La sua unica ancora di salvezza per non sprofondare nella più cupa rassegnazione e disperazione in questi anni d’inferno era scrivere. Trasferire su carta l’impetuosa alternanza di rabbia, sofferenza, disperazione e paura le dava il sollievo e il conforto di cui aveva bisogno per restare viva e lucida, per non perdersi nel folle labirinto di gelosia ossessiva, violenza fisica e psicologica.
Questo libro è la denuncia di una donna maltrattata e umiliata dal proprio uomo, suo marito, in preda alla gelosia, ora delirio, e al suo potere di distorcere la realtà insinuando nella mente di chi governa perversioni e falsità. Ma è anche la testimonianza dell'impegno di una donna che, nonostante quotidianamente accusata di ogni genere di infamia e vizio per il solo fatto di vestire i panni naturalmente ispirati, combatte con tutte le sue forze per difendere la propria innocenza e la libertà di essere quello che è: una donna.
Metilde S, pseudonimo di una scrittrice italiana, nota a più di uno, che in questa veste mette a nudo la propria fragilità e i propri dubbi in merito al senso della vita, al suo ruolo di cittadina di un mondo italico e di donna in una realtà priva di amore e comprensione.
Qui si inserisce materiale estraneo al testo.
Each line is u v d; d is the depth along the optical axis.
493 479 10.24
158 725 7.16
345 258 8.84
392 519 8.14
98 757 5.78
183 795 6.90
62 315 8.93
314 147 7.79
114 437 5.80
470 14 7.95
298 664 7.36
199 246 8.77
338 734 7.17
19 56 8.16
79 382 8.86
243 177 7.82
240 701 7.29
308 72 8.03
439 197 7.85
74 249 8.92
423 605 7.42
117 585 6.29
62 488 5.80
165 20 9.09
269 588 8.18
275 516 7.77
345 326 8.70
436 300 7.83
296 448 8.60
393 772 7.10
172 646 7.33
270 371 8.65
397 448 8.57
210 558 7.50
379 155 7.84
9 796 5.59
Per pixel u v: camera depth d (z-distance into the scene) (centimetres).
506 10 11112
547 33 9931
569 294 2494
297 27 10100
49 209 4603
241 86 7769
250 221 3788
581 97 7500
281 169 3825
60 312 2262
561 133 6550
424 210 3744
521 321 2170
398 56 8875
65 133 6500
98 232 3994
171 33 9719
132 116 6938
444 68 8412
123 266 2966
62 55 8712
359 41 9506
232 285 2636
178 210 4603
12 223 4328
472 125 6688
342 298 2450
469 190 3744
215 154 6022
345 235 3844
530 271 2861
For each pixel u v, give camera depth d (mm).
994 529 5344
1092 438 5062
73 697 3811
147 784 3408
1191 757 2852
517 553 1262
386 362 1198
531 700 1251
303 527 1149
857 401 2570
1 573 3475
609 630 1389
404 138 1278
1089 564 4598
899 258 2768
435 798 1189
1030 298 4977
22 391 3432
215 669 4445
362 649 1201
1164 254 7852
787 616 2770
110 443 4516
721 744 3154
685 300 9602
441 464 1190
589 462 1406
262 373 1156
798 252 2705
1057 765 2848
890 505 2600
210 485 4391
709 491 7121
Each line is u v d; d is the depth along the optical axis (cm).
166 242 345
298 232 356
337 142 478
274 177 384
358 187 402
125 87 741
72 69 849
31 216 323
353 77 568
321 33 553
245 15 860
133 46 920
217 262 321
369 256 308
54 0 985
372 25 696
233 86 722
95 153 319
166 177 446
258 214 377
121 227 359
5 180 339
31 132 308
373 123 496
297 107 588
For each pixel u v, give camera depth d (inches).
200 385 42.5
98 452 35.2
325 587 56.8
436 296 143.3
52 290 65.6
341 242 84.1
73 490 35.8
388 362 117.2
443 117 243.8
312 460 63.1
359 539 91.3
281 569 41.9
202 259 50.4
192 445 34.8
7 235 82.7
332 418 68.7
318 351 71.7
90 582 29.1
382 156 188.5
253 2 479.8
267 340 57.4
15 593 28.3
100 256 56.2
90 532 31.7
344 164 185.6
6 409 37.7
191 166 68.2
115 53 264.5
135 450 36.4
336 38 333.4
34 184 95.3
E lo fa utilizzando il genere epistolare, rivolgendo le proprie missive a quell'entità di nome Dafne che le dà ascolto, forza e determinazione per non sprofondare nella trappola di rassegnazione e apatia. Le missive pubblicate dall'autrice riflettono il suo instancabile spirito osservatore della realtà che vive e che la circonda, senza mai perdere né il coraggio né la forza di essere una donna passionale e, nondimeno, una cittadina appassionata.